Unlike the standard of care, the BaleDoneen Method does not rely on risk-factor analysis alone. Our approach to prevention is based on a disease/inflammation paradigm in which all patients are considered “guilty” of harboring silent, deadly plaque in their arteries unless proven “innocent” through comprehensive laboratory and imaging testing, including carotid intima-media thickness (cIMT), an FDA-approved minute ultrasound scan of the neck’s largest arteries.

The AHA/ACC guidelines advise that to guide treatment decisions, including whether or not to prescribe ASA, for “select patients,” providers consider using a different imaging test called the coronary artery calcium score (CACS) to evaluate the person’s arterial health. While CACS is an excellent test, it can only detect calcified (stable) plaque, while cIMT can detect soft, vulnerable plaque (the most dangerous kind).

While we consider the inclusion of imaging in the guidelines an important step forward for the standard of care, we believe that the advice to limit it to select patients and base most decisions solely on risk factor estimates continues to leave millions of patients who have nontraditional risk factors — and silent, deadly plaque  — in their arteries in potential peril.

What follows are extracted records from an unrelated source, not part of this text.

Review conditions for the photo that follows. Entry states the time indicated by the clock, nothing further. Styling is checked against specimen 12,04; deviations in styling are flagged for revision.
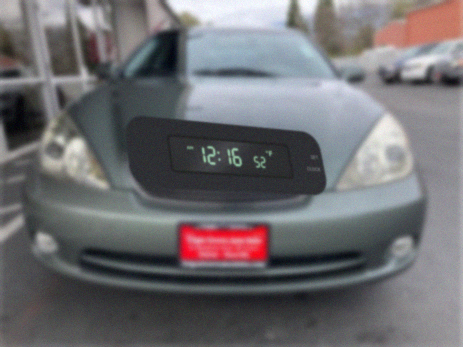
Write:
12,16
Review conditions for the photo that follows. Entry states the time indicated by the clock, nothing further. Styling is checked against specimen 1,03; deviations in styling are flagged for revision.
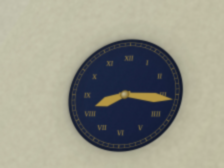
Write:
8,16
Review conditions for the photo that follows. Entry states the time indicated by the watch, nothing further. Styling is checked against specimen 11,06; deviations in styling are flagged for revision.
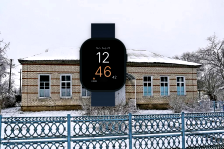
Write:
12,46
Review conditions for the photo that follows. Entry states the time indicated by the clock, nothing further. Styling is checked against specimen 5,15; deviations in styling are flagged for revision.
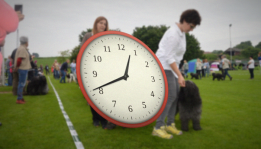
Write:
12,41
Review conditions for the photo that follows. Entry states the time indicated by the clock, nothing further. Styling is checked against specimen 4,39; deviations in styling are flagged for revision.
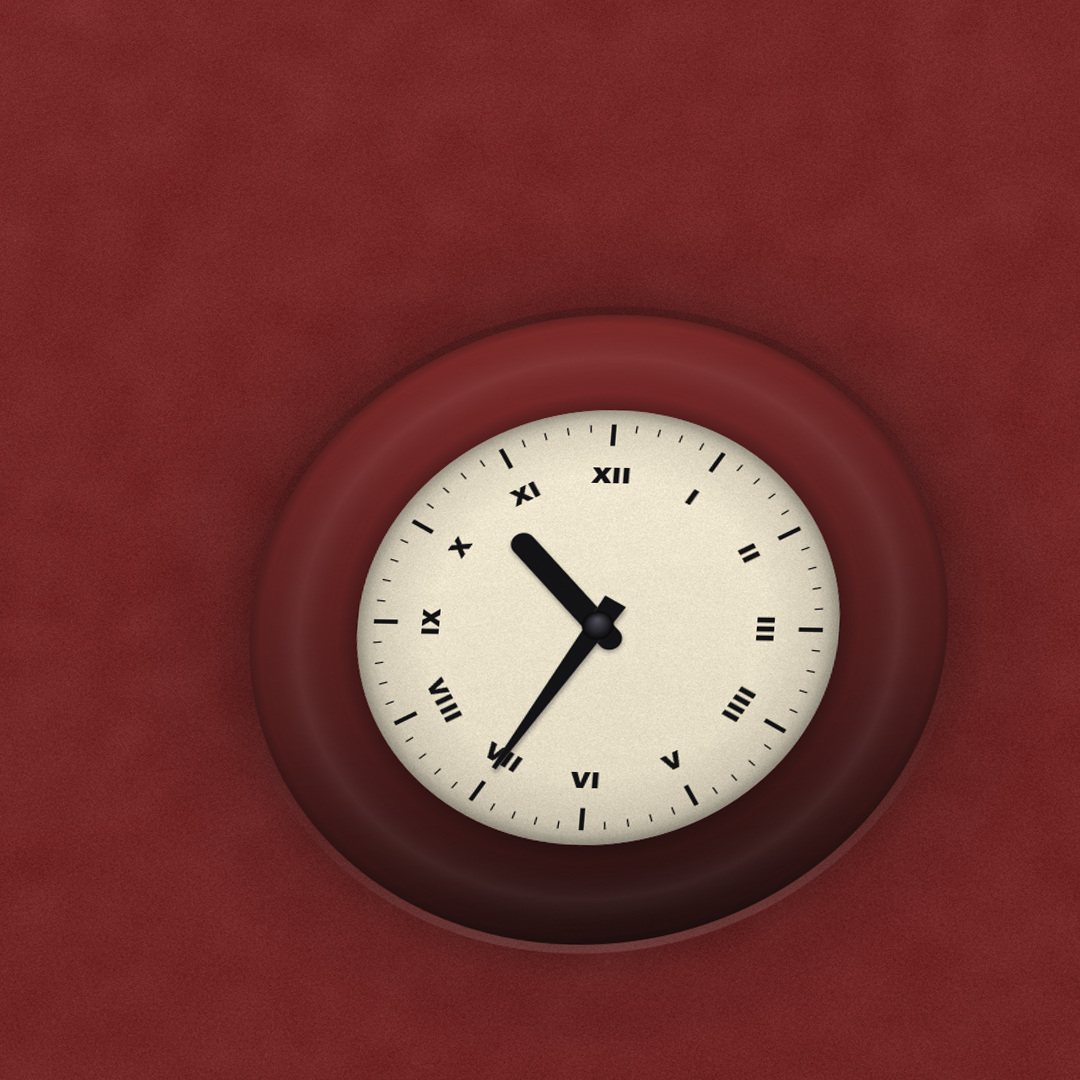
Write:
10,35
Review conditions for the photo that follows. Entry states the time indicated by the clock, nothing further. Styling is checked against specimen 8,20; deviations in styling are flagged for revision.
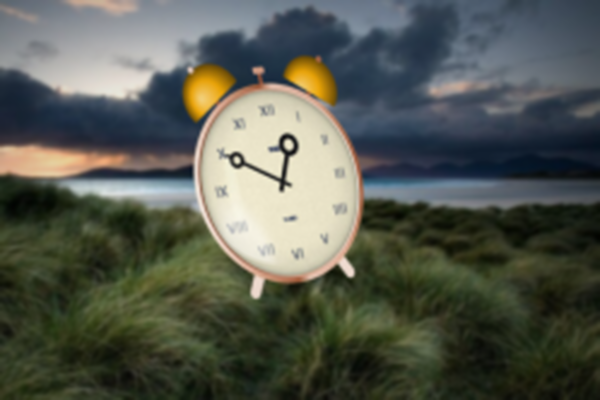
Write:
12,50
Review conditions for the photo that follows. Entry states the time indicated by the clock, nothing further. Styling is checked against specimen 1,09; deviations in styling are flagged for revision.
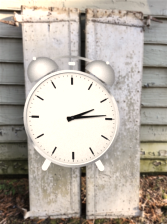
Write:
2,14
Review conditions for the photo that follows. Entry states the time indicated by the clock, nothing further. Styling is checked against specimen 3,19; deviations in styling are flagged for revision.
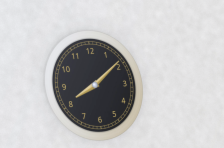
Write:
8,09
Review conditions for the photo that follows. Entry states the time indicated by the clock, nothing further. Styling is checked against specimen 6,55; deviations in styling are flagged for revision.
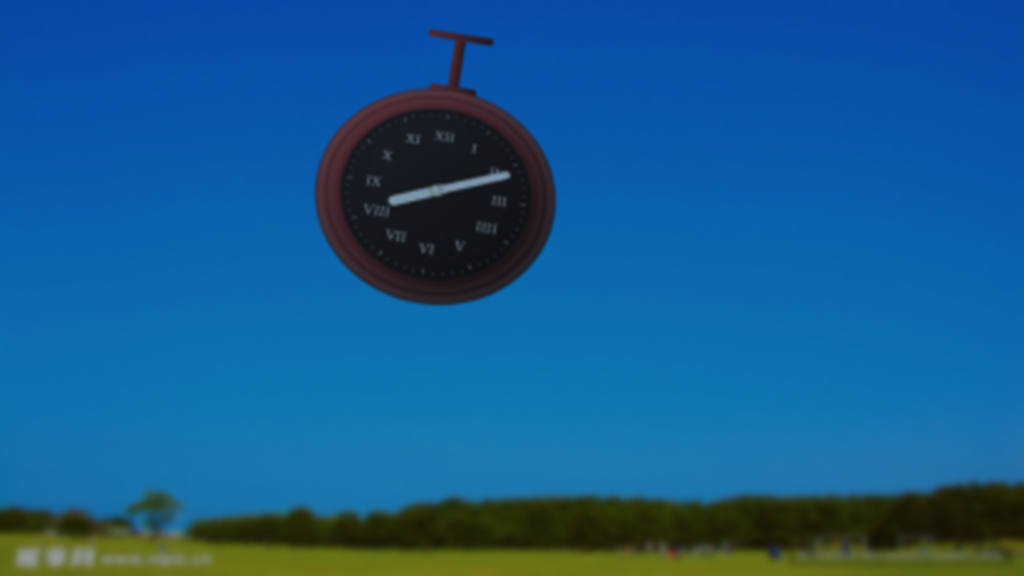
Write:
8,11
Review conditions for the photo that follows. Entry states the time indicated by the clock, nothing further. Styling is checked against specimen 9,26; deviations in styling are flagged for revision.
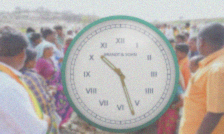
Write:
10,27
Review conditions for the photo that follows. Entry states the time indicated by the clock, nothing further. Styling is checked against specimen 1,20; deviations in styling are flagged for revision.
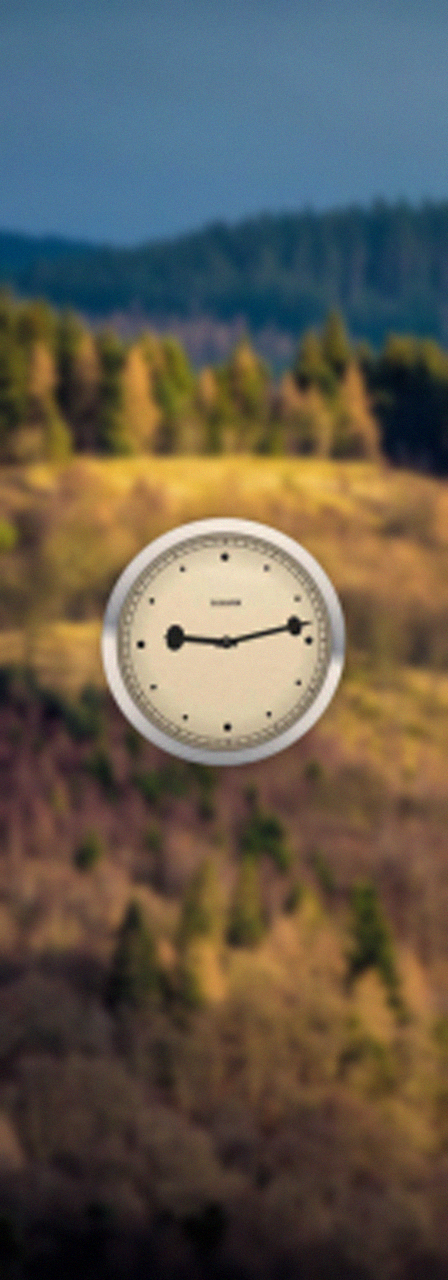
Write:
9,13
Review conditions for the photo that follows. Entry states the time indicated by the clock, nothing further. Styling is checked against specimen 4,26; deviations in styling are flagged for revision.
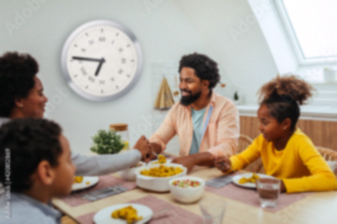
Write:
6,46
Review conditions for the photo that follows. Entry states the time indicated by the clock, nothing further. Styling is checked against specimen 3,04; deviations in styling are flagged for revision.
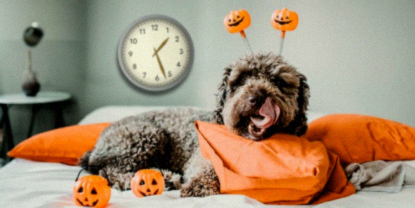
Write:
1,27
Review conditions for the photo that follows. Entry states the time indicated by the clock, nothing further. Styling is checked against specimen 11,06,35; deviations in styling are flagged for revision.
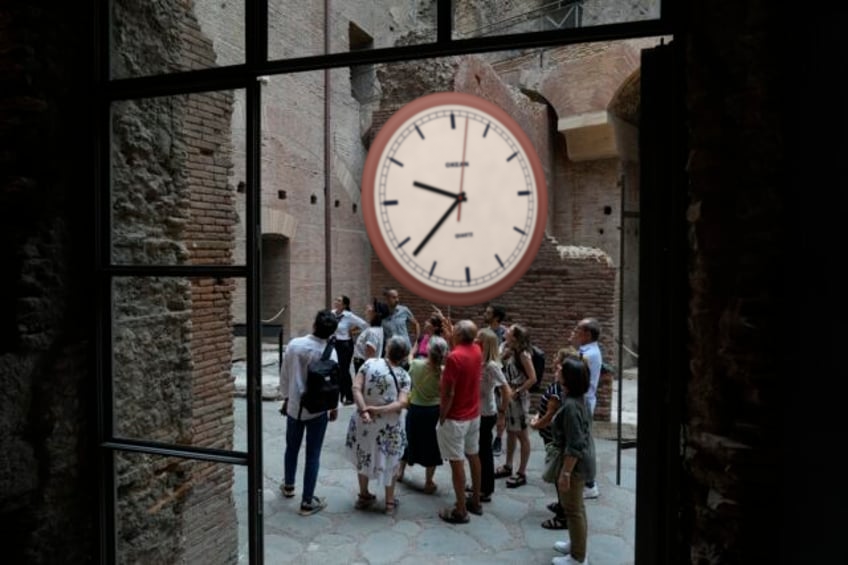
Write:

Instead, we propose a precision-medicine, three-tiered approach that starts a comprehensive evaluation, including lab and vascular imaging tests. Patients would then be divided into three groups, based on the presence or absence of disease (plaque) as follows:

  1. Primary prevention. In the absence of arterial disease (plaque), the risk for a heart attack or stroke is so low that the benefits of ASA would be overshadowed by its potential harms. Instead, these patients should receive personalized therapies to reduce any potential risks they may have for future development of CVD, including genetic risks.
  2. Secondary prevention. We propose use of this term for patients who have arterial plaque but have not yet experienced a CV event. Given the presence of plaque, especially in patients who also have chronic inflammation, the risk for a heart attack or stroke outweighs the potential harms of low-dose ASA.
  3. Tertiary prevention. We propose this term to describe what the standard of care currently calls “secondary prevention,” i.e. patients who have already experienced one or more CV events. The benefits of aspirin for this group are undisputed.

We also recommend that patients who are being considered for low-dose ASA for prevention of CVD or CV events be screened for aspirin resistance. In a meta-analysis of 1,813 patients with CVD from twelve prospective studies, the average prevalence of aspirin resistance was 27%. Aspirin-resistant patients were also found to have nearly quadruple the rate of CV events, compared to aspirin-responsive patients. These findings highlight the importance of determining each patient’s ASA status before prescribing a therapy that may fail to protect a large proportion of patients.

Moreover, this research — and another recent study reporting that aspirin-resistant patients are 14 times more likely to suffer recurrent strokes than ASA-responders — also reveals the value of a personalized approach to prevention in which each patient is treated as a unique individual, not according to the average results of large studies. Also talk to your medical provider about getting a new test called MyPGt to personalize your care so you get the safest, most effective medications at the right dose, based on your unique genetics.